GIVEN RECORDS:

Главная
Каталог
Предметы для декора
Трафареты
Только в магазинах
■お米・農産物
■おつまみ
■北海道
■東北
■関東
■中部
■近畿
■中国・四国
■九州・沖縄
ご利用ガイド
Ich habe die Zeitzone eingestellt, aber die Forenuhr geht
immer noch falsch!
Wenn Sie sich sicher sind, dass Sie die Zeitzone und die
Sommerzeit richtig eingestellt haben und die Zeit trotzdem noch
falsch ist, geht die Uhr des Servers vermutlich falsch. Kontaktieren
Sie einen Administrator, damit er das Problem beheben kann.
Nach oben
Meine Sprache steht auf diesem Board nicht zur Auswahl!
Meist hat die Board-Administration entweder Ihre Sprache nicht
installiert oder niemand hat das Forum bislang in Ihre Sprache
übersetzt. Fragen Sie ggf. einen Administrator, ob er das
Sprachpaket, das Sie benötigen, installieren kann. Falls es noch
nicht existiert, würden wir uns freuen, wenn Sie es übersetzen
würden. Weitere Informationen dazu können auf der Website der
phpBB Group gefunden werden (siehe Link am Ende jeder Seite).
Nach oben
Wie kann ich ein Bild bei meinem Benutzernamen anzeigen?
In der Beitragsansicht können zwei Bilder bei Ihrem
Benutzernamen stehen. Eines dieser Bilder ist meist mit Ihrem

...

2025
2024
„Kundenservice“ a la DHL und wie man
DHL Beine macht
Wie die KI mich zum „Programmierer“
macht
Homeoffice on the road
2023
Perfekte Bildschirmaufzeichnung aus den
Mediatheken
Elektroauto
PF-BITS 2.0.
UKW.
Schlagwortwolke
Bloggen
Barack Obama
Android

PROBLEM STATEMENT:
Reproduce each line of the data containing the word "geht".

WRITTEN ANSWER:
Ich habe die Zeitzone eingestellt, aber die Forenuhr geht
falsch ist, geht die Uhr des Servers vermutlich falsch. Kontaktieren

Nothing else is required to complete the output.